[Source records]
┄┄┄┄┄┄

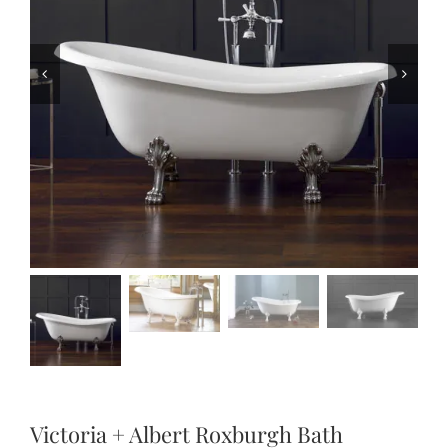
Victoria + Albert Roxburgh Bath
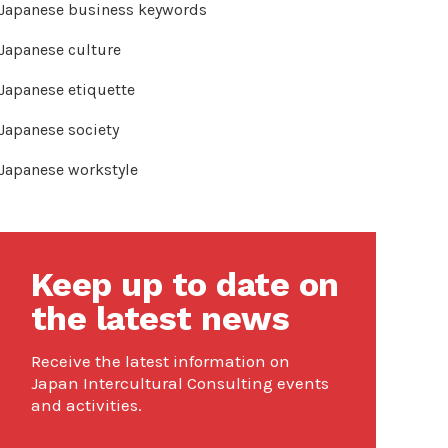
Japanese business keywords
Japanese culture
Japanese etiquette
Japanese society
Japanese workstyle
Keep up to date on
the latest news
Receive the latest information on
Japan Intercultural Consulting events
and activities.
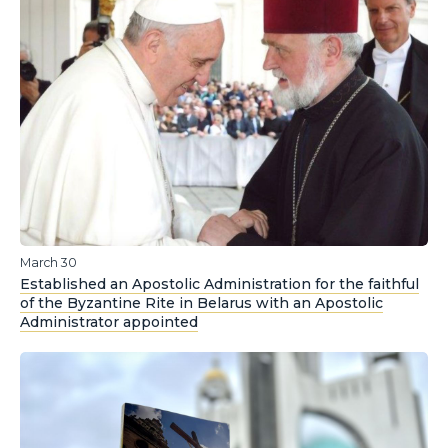
March 30
Established an Apostolic Administration for the faithful
of the Byzantine Rite in Belarus with an Apostolic
Administrator appointed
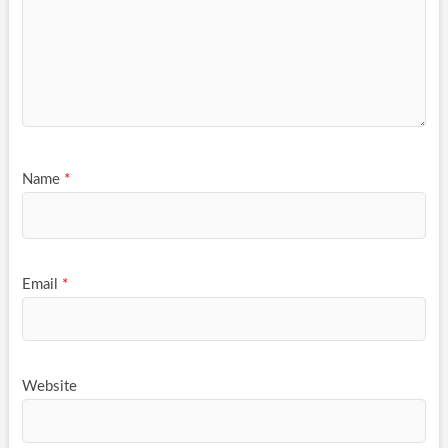
Name
*
Email
*
Website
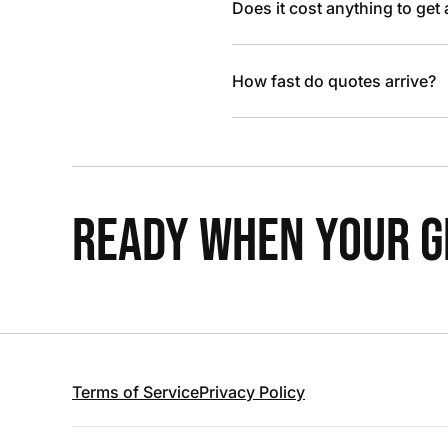
Does it cost anything to get
How fast do quotes arrive?
READY WHEN YOUR GR
Terms of Service
Privacy Policy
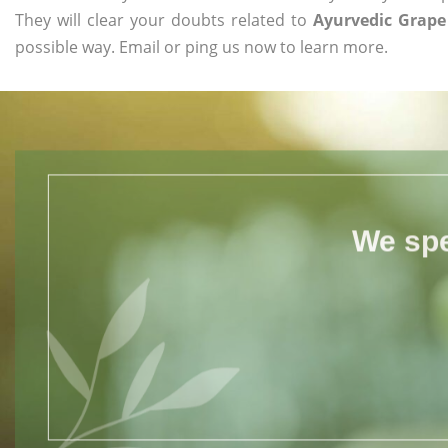
They will clear your doubts related to
Ayurvedic Grape
possible way. Email or ping us now to learn more.
We spe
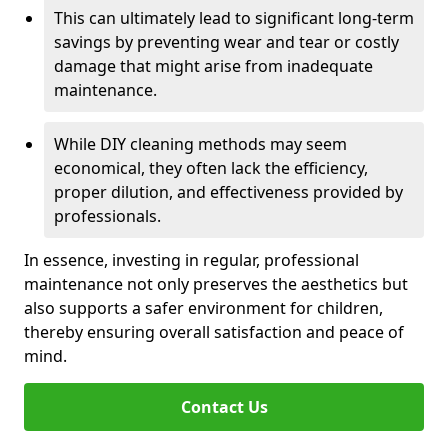
This can ultimately lead to significant long-term
savings by preventing wear and tear or costly
damage that might arise from inadequate
maintenance.
While DIY cleaning methods may seem
economical, they often lack the efficiency,
proper dilution, and effectiveness provided by
professionals.
In essence, investing in regular, professional
maintenance not only preserves the aesthetics but
also supports a safer environment for children,
thereby ensuring overall satisfaction and peace of
mind.
Contact Us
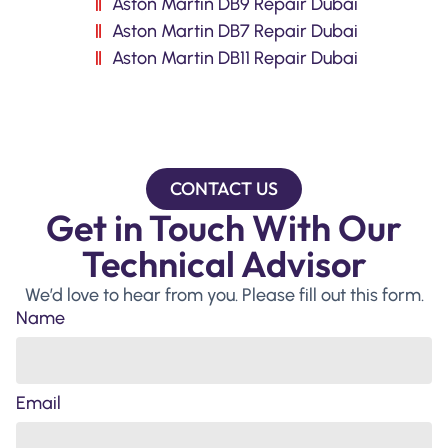
Aston Martin DB9 Repair Dubai
Aston Martin DB7 Repair Dubai
Aston Martin DB11 Repair Dubai
CONTACT US
Get in Touch With Our
Technical Advisor
We’d love to hear from you. Please fill out this form.
Name
Email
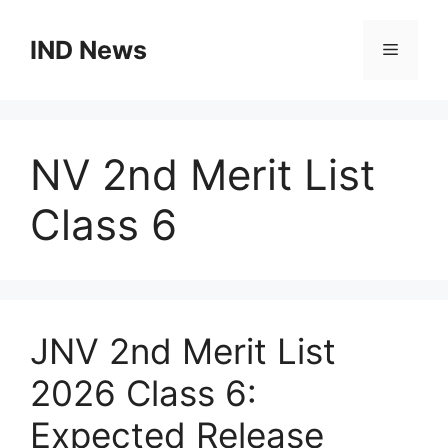
Skip
to
IND News
Menu
content
NV 2nd Merit List
Class 6
JNV 2nd Merit List
2026 Class 6:
Expected Release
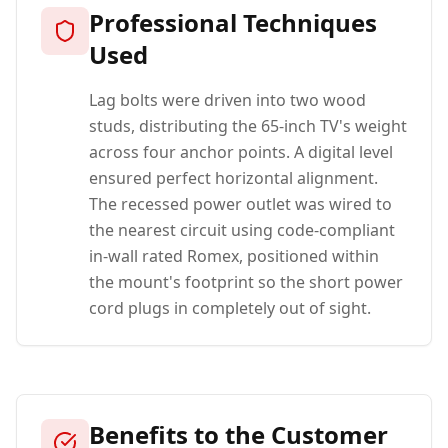
Professional Techniques
Used
Lag bolts were driven into two wood
studs, distributing the 65-inch TV's weight
across four anchor points. A digital level
ensured perfect horizontal alignment.
The recessed power outlet was wired to
the nearest circuit using code-compliant
in-wall rated Romex, positioned within
the mount's footprint so the short power
cord plugs in completely out of sight.
Benefits to the Customer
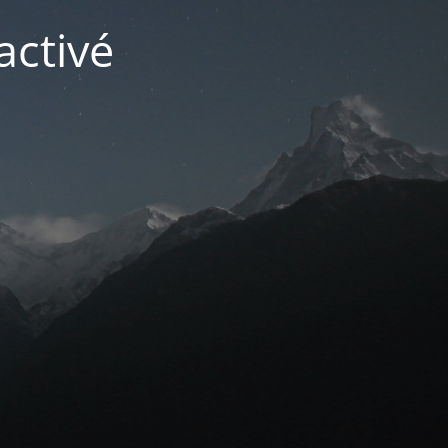
activé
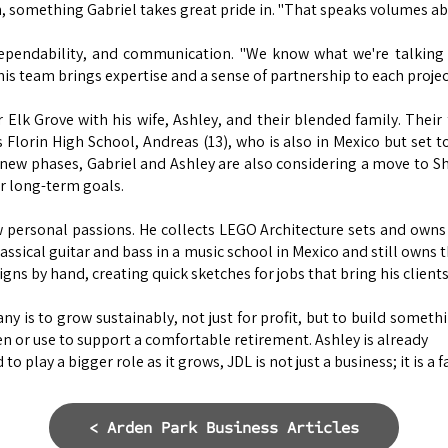
im, something Gabriel takes great pride in. "That speaks volumes ab
dependability, and communication. "We know what we're talking a
is team brings expertise and a sense of partnership to each projec
 Elk Grove with his wife, Ashley, and their blended family. Their 
s Florin High School, Andreas (13), who is also in Mexico but set to
g new phases, Gabriel and Ashley are also considering a move to S
ir long-term goals.
 personal passions. He collects LEGO Architecture sets and owns
lassical guitar and bass in a music school in Mexico and still owns 
ns by hand, creating quick sketches for jobs that bring his clients' 
y is to grow sustainably, not just for profit, but to build someth
n or use to support a comfortable retirement. Ashley is already
to play a bigger role as it grows, JDL is not just a business; it is a 
< Arden Park Business Articles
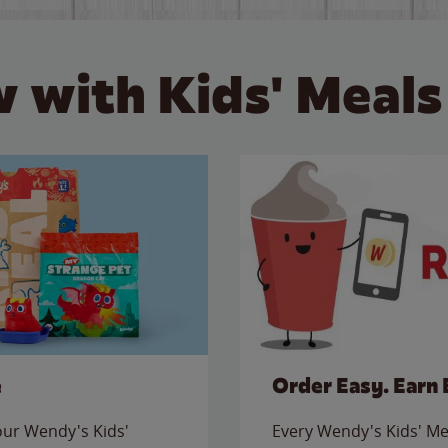
 with Kids' Meals
e
Order Easy. Earn 
 our Wendy's Kids'
Every Wendy's Kids' Mea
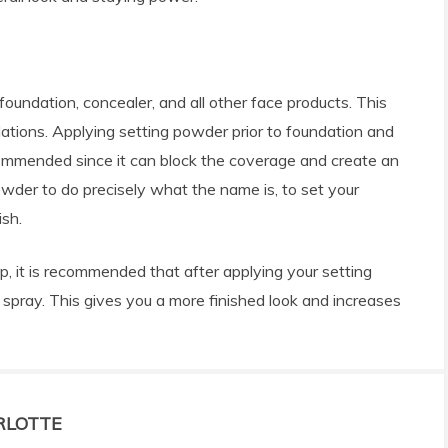
 foundation, concealer, and all other face products. This
tions. Applying setting powder prior to foundation and
ecommended since it can block the coverage and create an
powder to do precisely what the name is, to set your
ish.
ep, it is recommended that after applying your setting
 spray. This gives you a more finished look and increases
RLOTTE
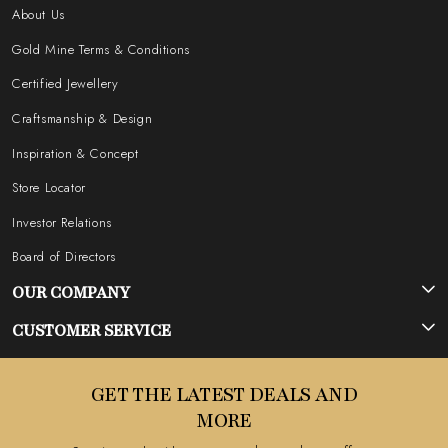
About Us
Gold Mine Terms & Conditions
Certified Jewellery
Craftsmanship & Design
Inspiration & Concept
Store Locator
Investor Relations
Board of Directors
OUR COMPANY
Photo Gallery
CUSTOMER SERVICE
Testimonial
Contact
GET THE LATEST DEALS AND
Blog
FAQ's
MORE
Shipping Policy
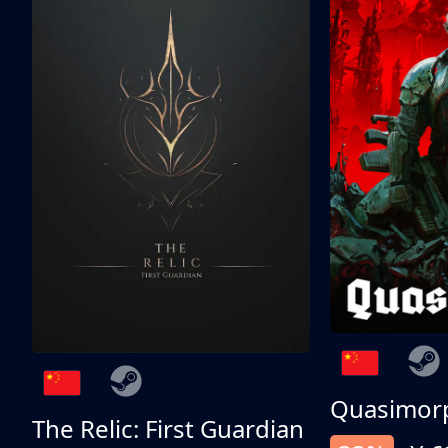
Quasimor
The Relic: First Guardian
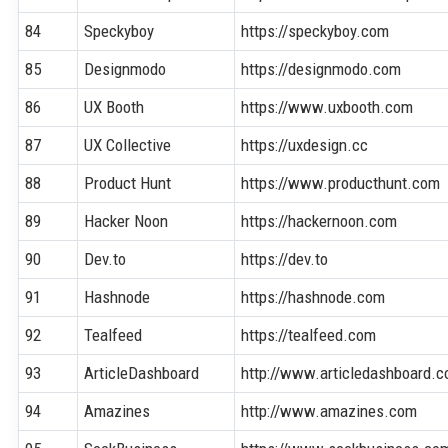
84
Speckyboy
https://speckyboy.com
85
Designmodo
https://designmodo.com
86
UX Booth
https://www.uxbooth.com
87
UX Collective
https://uxdesign.cc
88
Product Hunt
https://www.producthunt.com
89
Hacker Noon
https://hackernoon.com
90
Dev.to
https://dev.to
91
Hashnode
https://hashnode.com
92
Tealfeed
https://tealfeed.com
93
ArticleDashboard
http://www.articledashboard.
94
Amazines
http://www.amazines.com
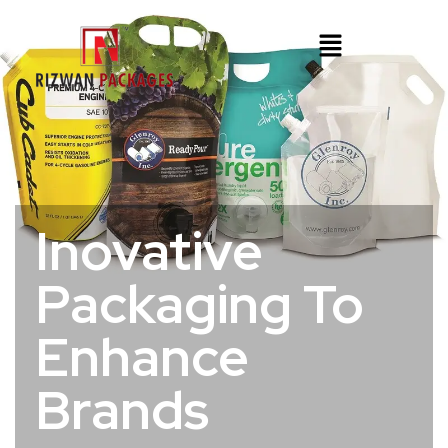
Inovative
Packaging To
Enhance
Brands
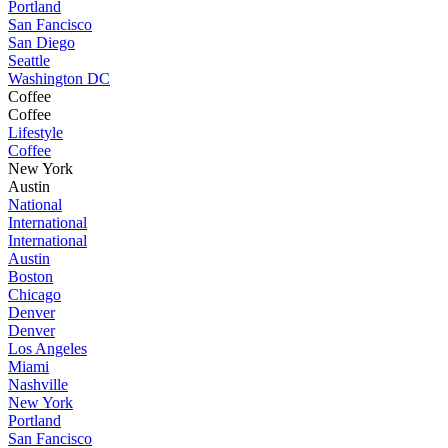
Portland
San Fancisco
San Diego
Seattle
Washington DC
Coffee
Coffee
Lifestyle
Coffee
New York
Austin
National
International
International
Austin
Boston
Chicago
Denver
Denver
Los Angeles
Miami
Nashville
New York
Portland
San Fancisco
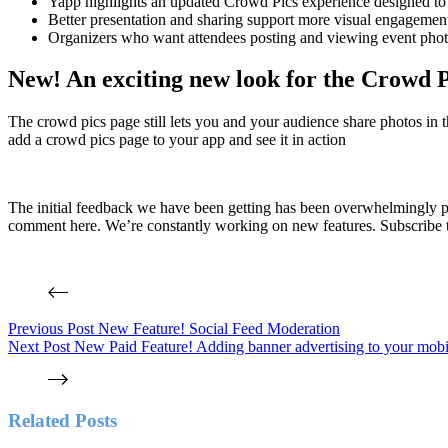
Yapp highlights an updated Crowd Pics experience designed to m
Better presentation and sharing support more visual engagement
Organizers who want attendees posting and viewing event photos
New! An exciting new look for the Crowd P
The crowd pics page still lets you and your audience share photos in 
add a crowd pics page to your app and see it in action
The initial feedback we have been getting has been overwhelmingly p
comment here. We’re constantly working on new features. Subscribe to
Previous
Post
New Feature! Social Feed Moderation
Next
Post
New Paid Feature! Adding banner advertising to your mobi
Related Posts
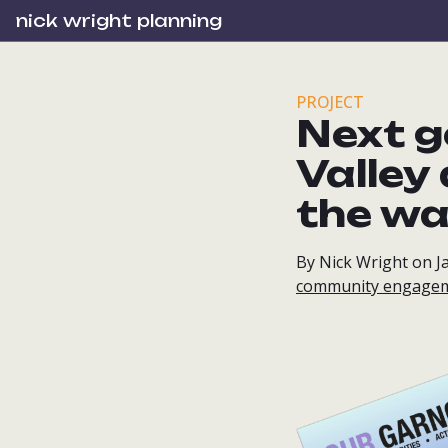
nick wright planning
PROJECT
Next g
Valley
the w
By Nick Wright on J
community engage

┄┄┄┄┄┄

— Required action —
Search the data above for the string "Apostolic" and return every line that has it.

— Output below —
Established an Apostolic Administration for the faithful
of the Byzantine Rite in Belarus with an Apostolic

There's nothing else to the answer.